Like the recurring, diaphanous forms she creates, Ruznic's themes primarily register on a tenuous, open-ended level as implications, archetypes and feelings rather than clear narratives. Her subject matter has largely revolved around experiences of trauma, migration and loss; collective memory and identity; motherhood and family relationships; and hope, recovery and interdependence in the face of suffering.

===Bodies of work and exhibitions===
Ruznic's work of the 2010s was rooted in her early refugee experiences of shared trauma, displacement and loss. During that period, she produced paintings of fragmented, spectral figures and textile sculptures of disfigured, phantom-like forms that conveyed a sense of emotional and physical pain; the painted figures often engaged in cryptic rituals connected to the land or intercession between worldly and spiritual realms. Her painting exhibition, "My Noiseless Entourage" (2020), featured aqueous figurative groupings that ranged in expression from suffering—as in The Wailer (2019), likened by a reviewer to Picasso's Guernica)—to the suggestion of interdependence and healing (e.g., Truth Seekers and In Search of New Hope, 2019).

Maja Ruznic, Azmira & Maja, 2023–24, oil on linen, 90" x 70"; collection of Musée d’Art Moderne de Paris.

After becoming pregnant in 2020, Ruznic shifted toward more transcendent themes involving childbirth and impending motherhood, which she presented in the Harwood Museum show, "In the Sliver of the Sun" (2021). In her subsequent exhibitions "Consulting with Shadows" (2022) and "Geometry of Exile" (2023), she continued in that direction, exploring the nocturnal, half-waking, half-asleep space of early parenthood. These saturated and layered paintings depicted an otherworldly realm of fractured forms resembling squatting bodies, eggs and breasts in flux within emergent, geometric fields of somber purples, greens and reds. Collectively, the figurative arrangements suggested a non-linear, primal story of interrelated, shifting mother, father and child roles. Discussing the large triptych The Arrival of Wild Gods (2022), Isabella Miller wrote that Ruznic evoked "the psychic space of pregnancy" and interiority of the womb—"a liminal zone of maternal experience that plunged the viewer into an interdependent space characterized by the overlapping boundaries between self and other."
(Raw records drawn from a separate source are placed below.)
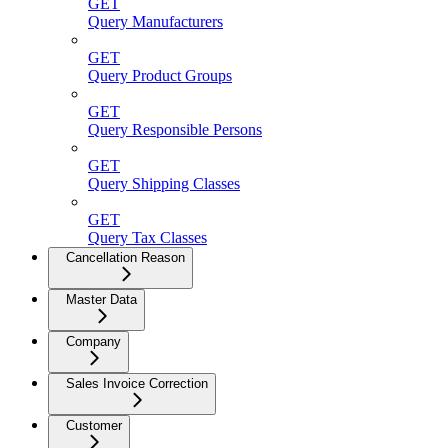
GET
Query Manufacturers
GET
Query Product Groups
GET
Query Responsible Persons
GET
Query Shipping Classes
GET
Query Tax Classes
Cancellation Reason
Master Data
Company
Sales Invoice Correction
Customer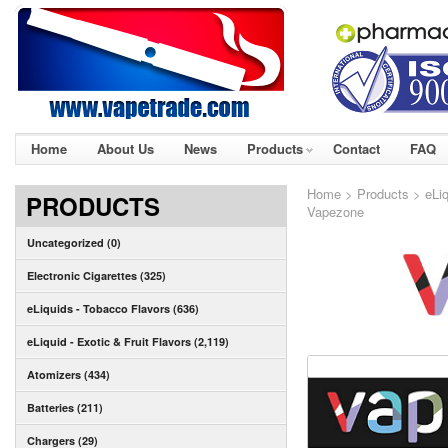
Home
About Us
News
Products
Contact
FAQ
Home
>
Products
>
eLiq
PRODUCTS
Vapezone
Uncategorized (0)
Electronic Cigarettes (325)
eLiquids - Tobacco Flavors (636)
eLiquid - Exotic & Fruit Flavors (2,119)
Atomizers (434)
Batteries (211)
Chargers (29)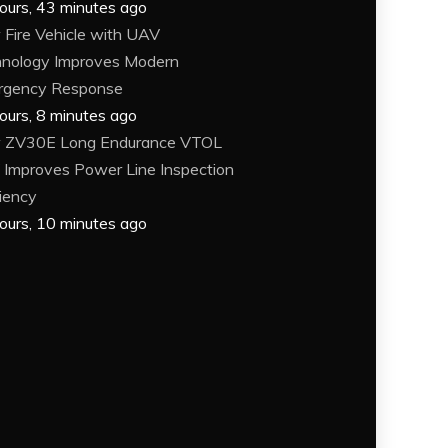
ours, 43 minutes ago
Fire Vehicle with UAV
nology Improves Modern
rgency Response
ours, 8 minutes ago
 ZV30E Long Endurance VTOL
Improves Power Line Inspection
ciency
ours, 10 minutes ago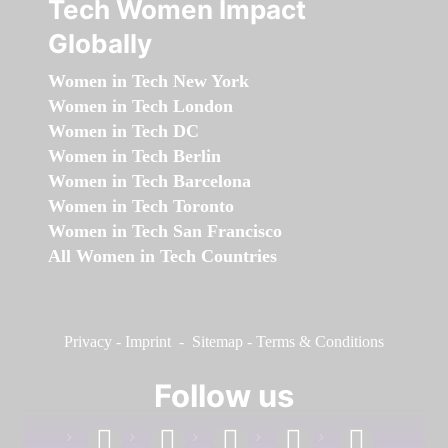
Tech Women Impact
Globally
Women in Tech New York
Women in Tech London
Women in Tech DC
Women in Tech Berlin
Women in Tech Barcelona
Women in Tech Toronto
Women in Tech San Francisco
All Women in Tech Countries
Privacy
-
Imprint
-
Sitemap
-
Terms & Conditions
Follow us
facebook
linkedin
instagram
twitter
youtube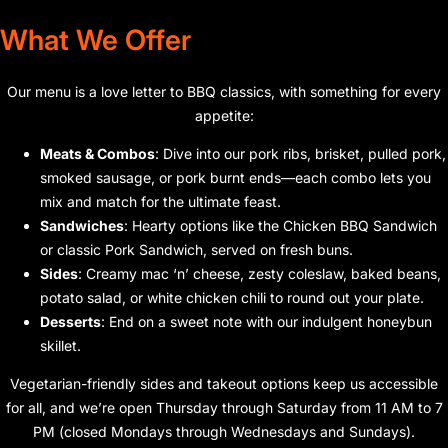
What We Offer
Our menu is a love letter to BBQ classics, with something for every
appetite:
Meats & Combos
: Dive into our pork ribs, brisket, pulled pork,
smoked sausage, or pork burnt ends—each combo lets you
mix and match for the ultimate feast.
Sandwiches
: Hearty options like the Chicken BBQ Sandwich
or classic Pork Sandwich, served on fresh buns.
Sides
: Creamy mac ‘n’ cheese, zesty coleslaw, baked beans,
potato salad, or white chicken chili to round out your plate.
Desserts
: End on a sweet note with our indulgent honeybun
skillet.
Vegetarian-friendly sides and takeout options keep us accessible
for all, and we’re open Thursday through Saturday from 11 AM to 7
PM (closed Mondays through Wednesdays and Sundays).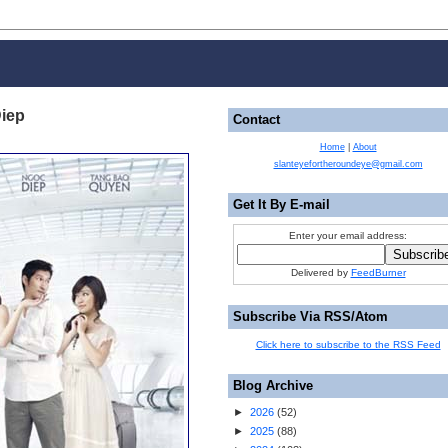
Diep
Contact
Home
|
About
slanteyefortheroundeye@gmail.com
Get It By E-mail
Enter your email address:
Delivered by
FeedBurner
Subscribe Via RSS/Atom
Click here to subscribe to the RSS Feed
Blog Archive
►
2026
(
52
)
►
2025
(
88
)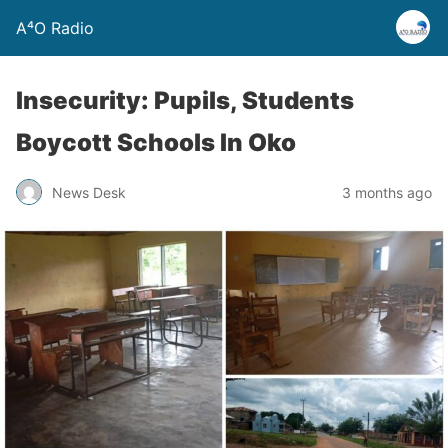
A⁴O Radio
Insecurity: Pupils, Students
Boycott Schools In Oko
News Desk
3 months ago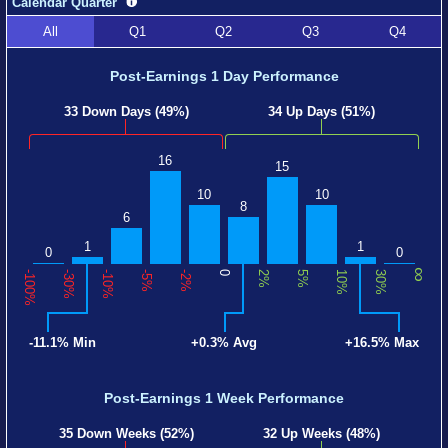
Calendar Quarter
All
Q1
Q2
Q3
Q4
Post-Earnings 1 Day Performance
33 Down Days (49%)
34 Up Days (51%)
16
15
10
10
8
6
1
1
0
0
∞
-100%
-30%
-10%
-5%
-2%
0
2%
5%
10%
30%
-11.1% Min
+0.3% Avg
+16.5% Max
Post-Earnings 1 Week Performance
35 Down Weeks (52%)
32 Up Weeks (48%)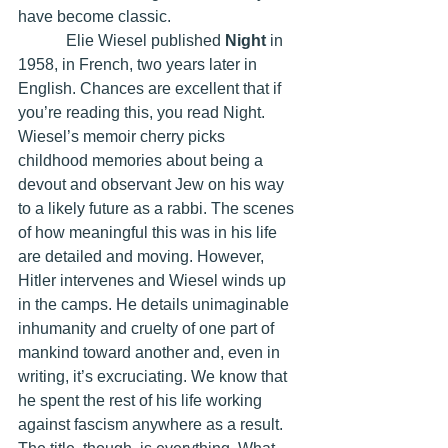
have become classic.
            Elie Wiesel published 
Night 
in 
1958, in French, two years later in 
English. Chances are excellent that if 
you’re reading this, you read Night. 
Wiesel’s memoir cherry picks 
childhood memories about being a 
devout and observant Jew on his way 
to a likely future as a rabbi. The scenes 
of how meaningful this was in his life 
are detailed and moving. However, 
Hitler intervenes and Wiesel winds up 
in the camps. He details unimaginable 
inhumanity and cruelty of one part of 
mankind toward another and, even in 
writing, it’s excruciating. We know that 
he spent the rest of his life working 
against fascism anywhere as a result. 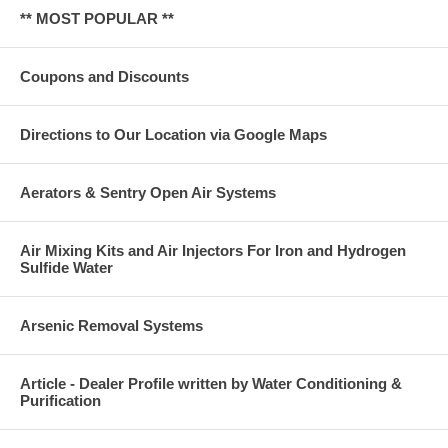
** MOST POPULAR **
Coupons and Discounts
Directions to Our Location via Google Maps
Aerators & Sentry Open Air Systems
Air Mixing Kits and Air Injectors For Iron and Hydrogen
Sulfide Water
Arsenic Removal Systems
Article - Dealer Profile written by Water Conditioning &
Purification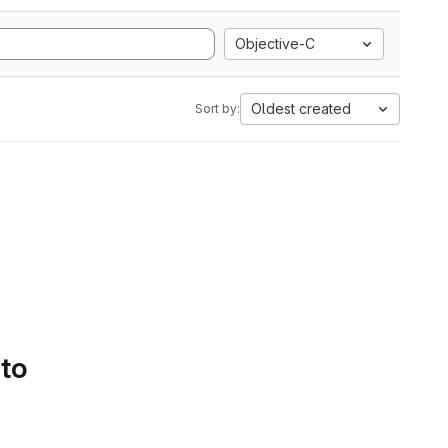
Objective-C
Oldest created
Sort by:
 to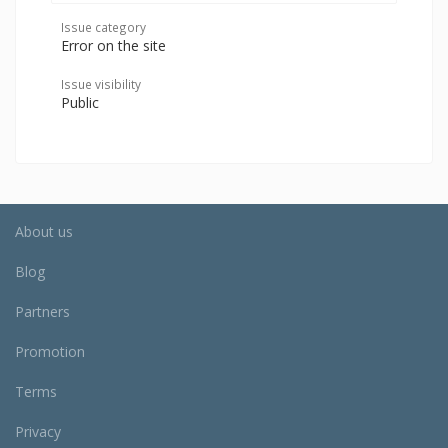
Issue category
Error on the site
Issue visibility
Public
About us
Blog
Partners
Promotion
Terms
Privacy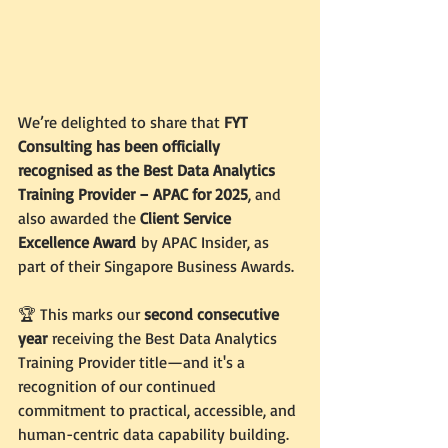
We’re delighted to share that 
FYT 
Consulting has been officially 
recognised as the Best Data Analytics 
Training Provider – APAC for 2025
, and 
also awarded the 
Client Service 
Excellence Award
 by APAC Insider, as 
part of their Singapore Business Awards.
🏆 This marks our 
second consecutive 
year
 receiving the Best Data Analytics 
Training Provider title—and it's a 
recognition of our continued 
commitment to practical, accessible, and 
human-centric data capability building.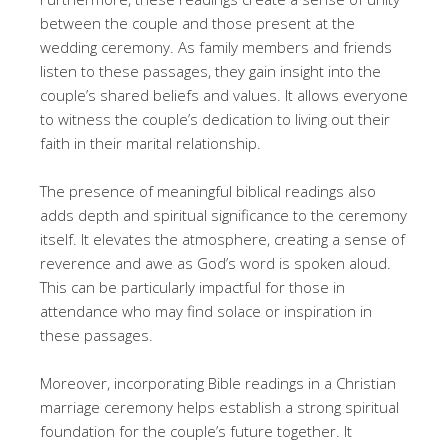
between the couple and those present at the
wedding ceremony. As family members and friends
listen to these passages, they gain insight into the
couple’s shared beliefs and values. It allows everyone
to witness the couple’s dedication to living out their
faith in their marital relationship.
The presence of meaningful biblical readings also
adds depth and spiritual significance to the ceremony
itself. It elevates the atmosphere, creating a sense of
reverence and awe as God’s word is spoken aloud.
This can be particularly impactful for those in
attendance who may find solace or inspiration in
these passages.
Moreover, incorporating Bible readings in a Christian
marriage ceremony helps establish a strong spiritual
foundation for the couple’s future together. It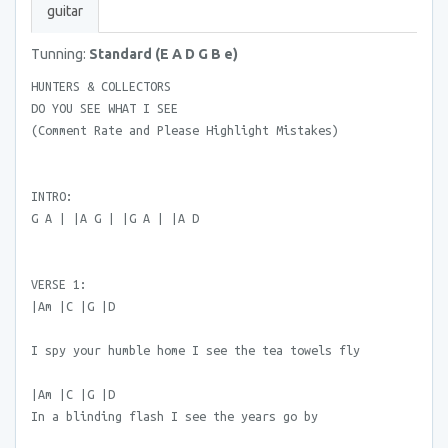
guitar
Tunning:
Standard (E A D G B e)
HUNTERS & COLLECTORS
DO YOU SEE WHAT I SEE
(Comment Rate and Please Highlight Mistakes)
INTRO:
G A | |A G | |G A | |A D
VERSE 1:
|Am |C |G |D
I spy your humble home I see the tea towels fly
|Am |C |G |D
In a blinding flash I see the years go by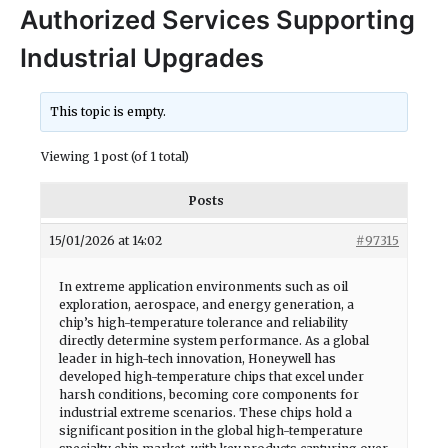
Authorized Services Supporting
Industrial Upgrades
This topic is empty.
Viewing 1 post (of 1 total)
Posts
15/01/2026 at 14:02
#97315
In extreme application environments such as oil
exploration, aerospace, and energy generation, a
chip’s high-temperature tolerance and reliability
directly determine system performance. As a global
leader in high-tech innovation, Honeywell has
developed high-temperature chips that excel under
harsh conditions, becoming core components for
industrial extreme scenarios. These chips hold a
significant position in the global high-temperature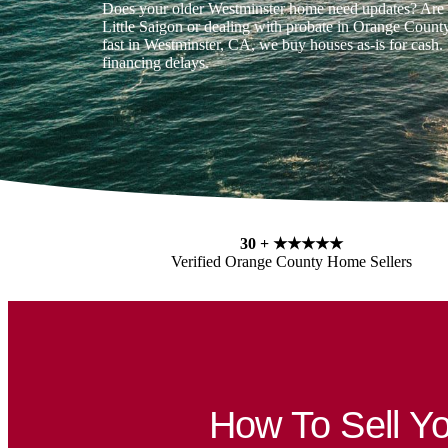
Does your older Westminster home need updates? Are 
Little Saigon or dealing with probate in Orange County
fast in Westminster, CA, we buy houses as-is for cash. 
financing delays.
30 +
★★★★★
Verified Orange County Home Sellers
How To Sell 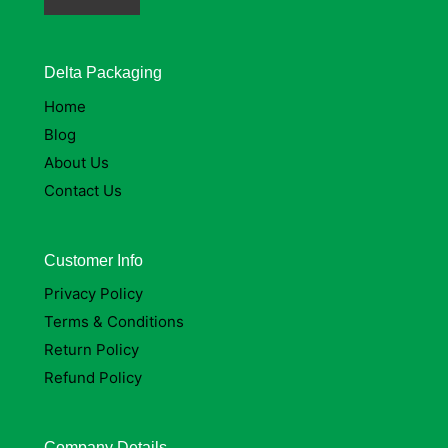
Delta Packaging
Home
Blog
About Us
Contact Us
Customer Info
Privacy Policy
Terms & Conditions
Return Policy
Refund Policy
Company Details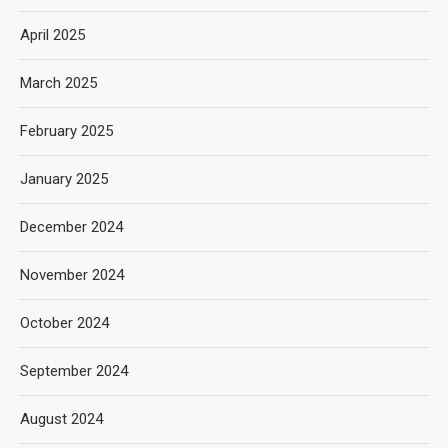
April 2025
March 2025
February 2025
January 2025
December 2024
November 2024
October 2024
September 2024
August 2024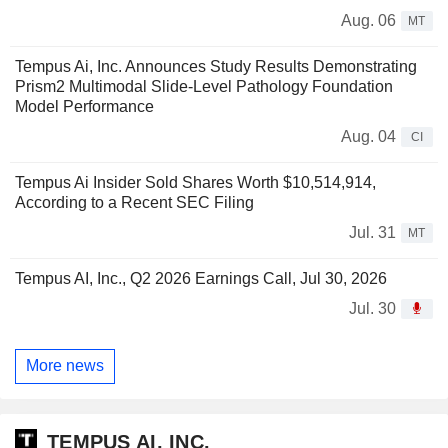
Aug. 06
MT
Tempus Ai, Inc. Announces Study Results Demonstrating
Prism2 Multimodal Slide-Level Pathology Foundation
Model Performance
Aug. 04
CI
Tempus Ai Insider Sold Shares Worth $10,514,914,
According to a Recent SEC Filing
Jul. 31
MT
Tempus AI, Inc., Q2 2026 Earnings Call, Jul 30, 2026
Jul. 30
More news
TEMPUS AI, INC.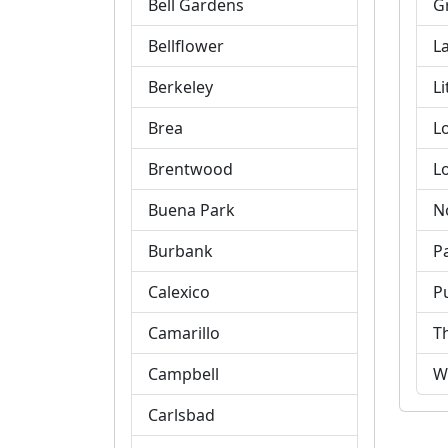
Bell Gardens
G
Bellflower
L
Berkeley
Li
Brea
L
Brentwood
L
Buena Park
N
Burbank
P
Calexico
P
Camarillo
T
Campbell
W
Carlsbad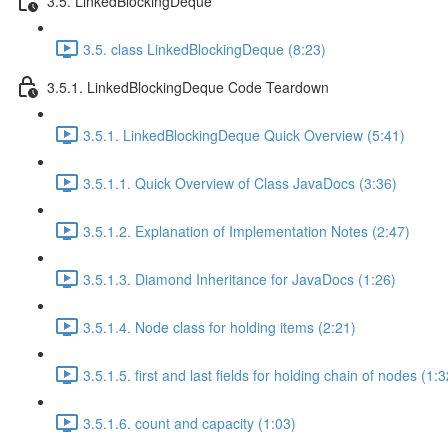
3.5. LinkedBlockingDeque
3.5. class LinkedBlockingDeque (8:23)
3.5.1. LinkedBlockingDeque Code Teardown
3.5.1. LinkedBlockingDeque Quick Overview (5:41)
3.5.1.1. Quick Overview of Class JavaDocs (3:36)
3.5.1.2. Explanation of Implementation Notes (2:47)
3.5.1.3. Diamond Inheritance for JavaDocs (1:26)
3.5.1.4. Node class for holding items (2:21)
3.5.1.5. first and last fields for holding chain of nodes (1:3
3.5.1.6. count and capacity (1:03)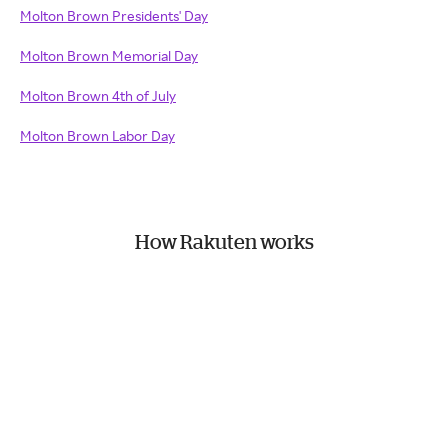
Molton Brown Presidents' Day
Molton Brown Memorial Day
Molton Brown 4th of July
Molton Brown Labor Day
How Rakuten works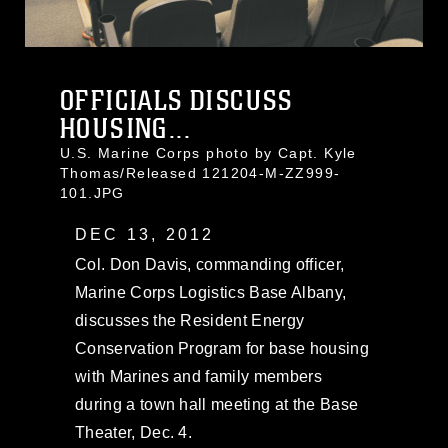
OFFICIALS DISCUSS
HOUSING...
U.S. Marine Corps photo by Capt. Kyle
Thomas/Released 121204-M-ZZ999-
101.JPG
DEC 13, 2012
Col. Don Davis, commanding officer,
Marine Corps Logistics Base Albany,
discusses the Resident Energy
Conservation Program for base housing
with Marines and family members
during a town hall meeting at the Base
Theater, Dec. 4.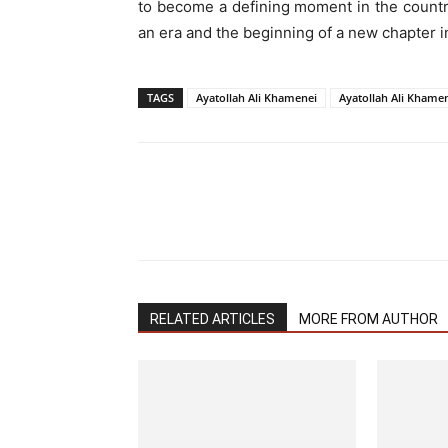
to become a defining moment in the countr
an era and the beginning of a new chapter in
TAGS
Ayatollah Ali Khamenei
Ayatollah Ali Khame
RELATED ARTICLES
MORE FROM AUTHOR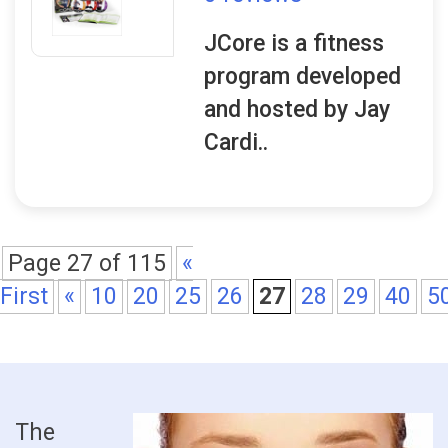
JCore is a fitness
program developed
and hosted by Jay
Cardi..
Page 27 of 115
«
First
«
10
20
25
26
27
28
29
40
5
The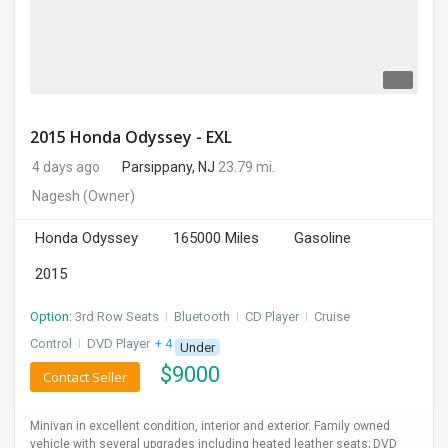
2015 Honda Odyssey - EXL
4 days ago
Parsippany, NJ
23.79 mi.
Nagesh
(Owner)
Honda Odyssey
165000 Miles
Gasoline
2015
Option:
3rd Row Seats
I
Bluetooth
I
CD Player
I
Cruise
Control
I
DVD Player
+ 4 more
Under
$
9000
Contact Seller
Minivan in excellent condition, interior and exterior. Family owned
vehicle with several upgrades including heated leather seats; DVD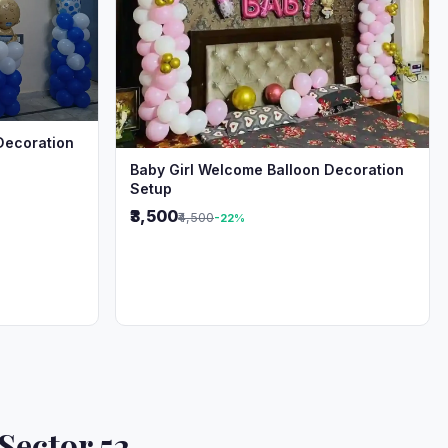
Decoration
Baby Girl Welcome Balloon Decoration
Setup
₹3,500
₹4,500
-22%
Sector 52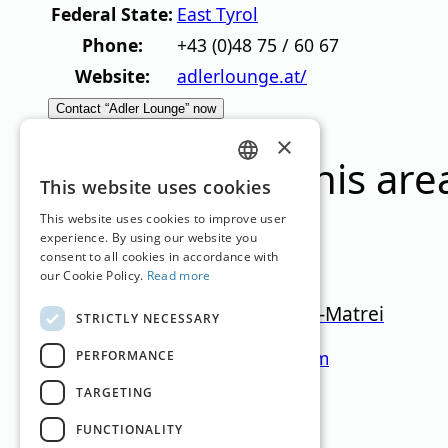
Federal State:
East Tyrol
Phone:
+43 (0)48 75 / 60 67
Website:
adlerlounge.at/
Contact “Adler Lounge” now
×
Ski resorts in this are
GERMAN
This website uses cookies
ENGLISH
This website uses cookies to improve user
experience. By using our website you
consent to all cookies in accordance with
our Cookie Policy.
Read more
Großglockner Resort Kals-Matrei
STRICTLY NECESSARY
East Tyrol
920
–
2.426
m
47.1km
PERFORMANCE
TARGETING
Translation by
Google Translate
FUNCTIONALITY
In the 2024 exhibitions, "The World Doesn't End" and "Mutter" ("mother" in German), Ruznic presented bodies of work that reconciled bleak and catastrophic realities with intimations of perseverance and continuity (e.g., Azmira & Maja, 2023–24). The paintings in the former show featured imagery centered on eyes and vision—suggesting the bearing of witness to loss and absence—as well as joyful, interconnected figurative groupings. John Vincler observed of this work, "Rather than existing between two states [abstraction and figuration], Ruznic creates an alternate one, simultaneously recognizable and uncanny. Hers is an emotionally charged dreamworld made material, which … grows more engaging, complex, and inhabitable the longer you look."

==Collections==
Ruznic's work belongs to the permanent art collections of the Berkeley Art Museum and Pacific Film Archive, Crocker Art Museum, Dallas Museum of Art, Espoo Museum of Modern Art (EMMA) in Finland, Harwood Museum of Art, He Art Museum in China, Jiménez–Colón Collection, Museum of Fine Arts, Boston, Musée d’Art Moderne de Paris, Portland Art Museum, San Francisco Museum of Modern Art, and Whitney Museum, among others.